Mulberry Violence, la mue réussie de Youth Lagoon en Trevor Powers

À Onlike, on a déjà beaucoup écrit sur Trevor Powers. Sans pour autant l’appeler ainsi. Il était — et il sera à jamais — Youth Lagoon, pour une trilogie d’albums aussi réussis qu’intemporels.

On a donc découvert l’artiste en 2011 avec un premier disque sorti de nulle part, The Year of Hibernation. À sa voix juvénile fantomatique s’ajoutaient des mélodies aussi délicates que mélancoliques, produisant une oeuvre comme il n’en sort que tous les cinq ans. Telle une comète.

Trevor Powers, époque Youth Lagoon

On ne savait pas à l’époque, tout le processus de construction dans lequel Trevor Powers était impliqué. Son album était un journal intime (il l’avait déclaré) mais on ignorait qu’il y avait derrière toute une construction d’identité.

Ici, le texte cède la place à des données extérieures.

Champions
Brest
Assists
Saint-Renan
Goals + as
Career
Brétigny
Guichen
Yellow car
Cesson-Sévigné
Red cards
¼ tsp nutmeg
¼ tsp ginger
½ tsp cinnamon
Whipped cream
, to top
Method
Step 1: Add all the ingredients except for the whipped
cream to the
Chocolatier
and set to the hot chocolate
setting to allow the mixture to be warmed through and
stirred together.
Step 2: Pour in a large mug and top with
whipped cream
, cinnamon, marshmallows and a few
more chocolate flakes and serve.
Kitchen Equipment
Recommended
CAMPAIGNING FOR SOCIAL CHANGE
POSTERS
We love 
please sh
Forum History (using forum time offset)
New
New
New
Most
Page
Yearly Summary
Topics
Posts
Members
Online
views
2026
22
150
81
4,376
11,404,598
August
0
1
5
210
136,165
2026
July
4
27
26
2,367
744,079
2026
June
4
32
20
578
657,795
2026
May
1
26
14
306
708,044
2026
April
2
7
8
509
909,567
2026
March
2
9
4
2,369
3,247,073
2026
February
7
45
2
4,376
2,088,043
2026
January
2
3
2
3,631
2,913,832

Sept ans plus tard, et deux albums supplémentaires (Wondrous Bughouse et Savage Hills Ballroom) Trevor Powers est devenu Trevor Powers.

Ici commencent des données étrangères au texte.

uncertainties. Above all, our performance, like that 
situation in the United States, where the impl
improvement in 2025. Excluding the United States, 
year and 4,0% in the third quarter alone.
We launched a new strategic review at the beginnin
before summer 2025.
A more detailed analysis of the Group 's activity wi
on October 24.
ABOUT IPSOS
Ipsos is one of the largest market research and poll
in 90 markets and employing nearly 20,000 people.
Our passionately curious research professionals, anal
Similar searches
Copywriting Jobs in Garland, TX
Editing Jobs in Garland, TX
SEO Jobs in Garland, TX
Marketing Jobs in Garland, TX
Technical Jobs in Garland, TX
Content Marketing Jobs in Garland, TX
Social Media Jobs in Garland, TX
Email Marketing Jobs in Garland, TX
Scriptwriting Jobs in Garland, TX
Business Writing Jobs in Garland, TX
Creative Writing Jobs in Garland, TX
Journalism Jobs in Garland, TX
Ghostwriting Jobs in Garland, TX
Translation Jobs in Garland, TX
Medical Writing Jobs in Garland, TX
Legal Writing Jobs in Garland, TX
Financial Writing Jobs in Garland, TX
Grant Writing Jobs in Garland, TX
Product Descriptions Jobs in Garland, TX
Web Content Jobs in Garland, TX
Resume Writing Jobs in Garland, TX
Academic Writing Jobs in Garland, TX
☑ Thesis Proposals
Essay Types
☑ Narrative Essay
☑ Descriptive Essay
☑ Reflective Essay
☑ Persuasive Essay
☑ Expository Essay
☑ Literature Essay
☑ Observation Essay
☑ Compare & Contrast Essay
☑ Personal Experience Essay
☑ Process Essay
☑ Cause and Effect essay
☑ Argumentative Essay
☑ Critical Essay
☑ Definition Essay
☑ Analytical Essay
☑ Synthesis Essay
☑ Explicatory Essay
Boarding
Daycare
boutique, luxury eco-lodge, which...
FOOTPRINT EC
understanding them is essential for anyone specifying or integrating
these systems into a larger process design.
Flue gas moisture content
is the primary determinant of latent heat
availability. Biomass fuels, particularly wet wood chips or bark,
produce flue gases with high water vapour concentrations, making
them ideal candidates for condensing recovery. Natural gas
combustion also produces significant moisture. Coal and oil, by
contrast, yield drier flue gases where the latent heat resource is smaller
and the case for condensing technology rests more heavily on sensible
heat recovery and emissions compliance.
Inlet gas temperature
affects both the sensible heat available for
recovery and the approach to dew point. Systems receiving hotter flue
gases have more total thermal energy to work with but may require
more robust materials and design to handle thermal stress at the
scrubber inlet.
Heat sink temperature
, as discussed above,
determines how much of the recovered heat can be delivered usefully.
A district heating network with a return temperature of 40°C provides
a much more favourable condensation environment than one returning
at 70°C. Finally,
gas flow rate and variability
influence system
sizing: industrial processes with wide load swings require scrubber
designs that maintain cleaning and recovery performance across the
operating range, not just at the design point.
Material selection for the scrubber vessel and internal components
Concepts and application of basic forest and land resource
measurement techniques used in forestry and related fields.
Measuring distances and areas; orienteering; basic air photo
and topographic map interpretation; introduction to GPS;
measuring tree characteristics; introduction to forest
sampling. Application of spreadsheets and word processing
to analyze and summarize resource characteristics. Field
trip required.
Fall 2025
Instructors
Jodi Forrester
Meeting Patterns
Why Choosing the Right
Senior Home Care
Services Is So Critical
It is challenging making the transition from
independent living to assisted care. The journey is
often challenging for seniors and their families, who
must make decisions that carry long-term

Trevor Powers, aka Trevor Powers

Dire que son style s’est affirmé serait un euphémisme. Mais cette construction musicale s’avère passionnante à observer, à écouter. Bien loin d’une rupture : une élaboration. Minutieuse, méthodique, comme les tatouages qui viennent se rajouter au fur et à mesure sur son corps, Trevor Powers a repris de sa trilogie initiale les éléments qu’il a dilués dans sa nouvelle création.

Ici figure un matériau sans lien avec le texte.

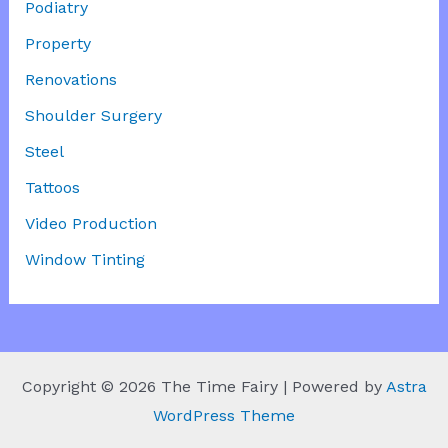
Podiatry
Property
Renovations
Shoulder Surgery
Steel
Tattoos
Video Production
Window Tinting
Copyright © 2026 The Time Fairy | Powered by
Astra
WordPress Theme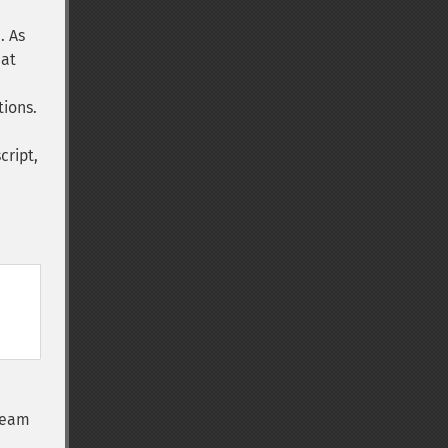
. As
hat
tions.
cript,
tream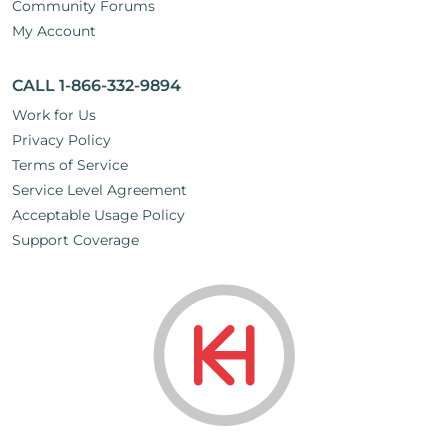
Community Forums
My Account
CALL 1-866-332-9894
Work for Us
Privacy Policy
Terms of Service
Service Level Agreement
Acceptable Usage Policy
Support Coverage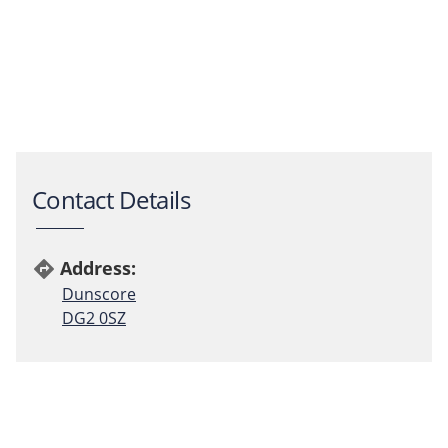
Contact Details
Address:
directions
Dunscore
DG2 0SZ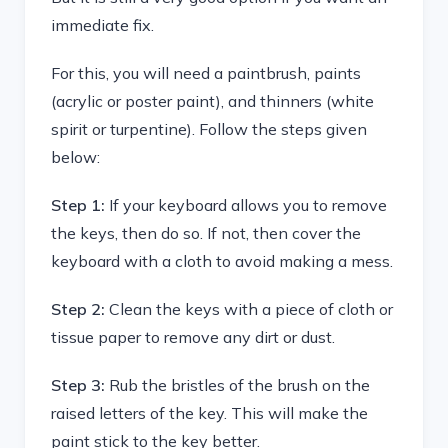
immediate fix.
For this, you will need a paintbrush, paints
(acrylic or poster paint), and thinners (white
spirit or turpentine). Follow the steps given
below:
Step 1:
If your keyboard allows you to remove
the keys, then do so. If not, then cover the
keyboard with a cloth to avoid making a mess.
Step 2:
Clean the keys with a piece of cloth or
tissue paper to remove any dirt or dust.
Step 3:
Rub the bristles of the brush on the
raised letters of the key. This will make the
paint stick to the key better.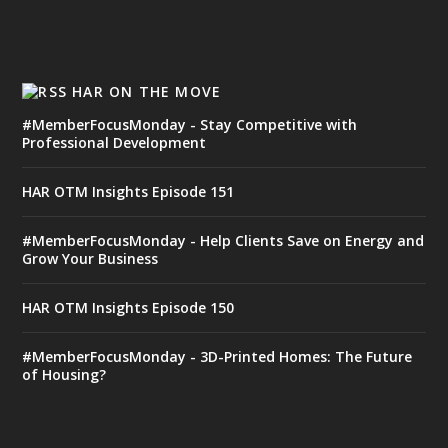
HAR ON THE MOVE
#MemberFocusMonday - Stay Competitive with
Professional Development
HAR OTM Insights Episode 151
#MemberFocusMonday - Help Clients Save on Energy and
Grow Your Business
HAR OTM Insights Episode 150
#MemberFocusMonday - 3D-Printed Homes: The Future
of Housing?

Les petits sons « grotesques et envoûtants » qu’il a travaillés pendant deux ans après la fin du projet Youth Lagoon, ont servi de base à l’élaboration de Mulberry Violence. On y retrouve évidemment la douceur de sa voix — avec des exceptions notables, à l’instar de Film It All — mais une plus grande dureté des sonorités, moins atmosphériques. Des rythmes également, comme celui de Clad In Skin, morceau à l’ambiance jazzy déstructurée, des plus efficaces.

On retrouve aussi ses expérimentations, sombres, tourmentées voire torturées (Squelch). Comme un miroir de sa propre personnalité et de l’image que l’artiste continue de diffuser.

Artiste californien né en 1989, avec une expérience musicale équivalent au double ou au triple de son âge, Trevor Powers signe donc un « premier » album qui est loin d’en être un, tant la richesse de son univers lui permet une palette d’une rare intensité. C’est beau.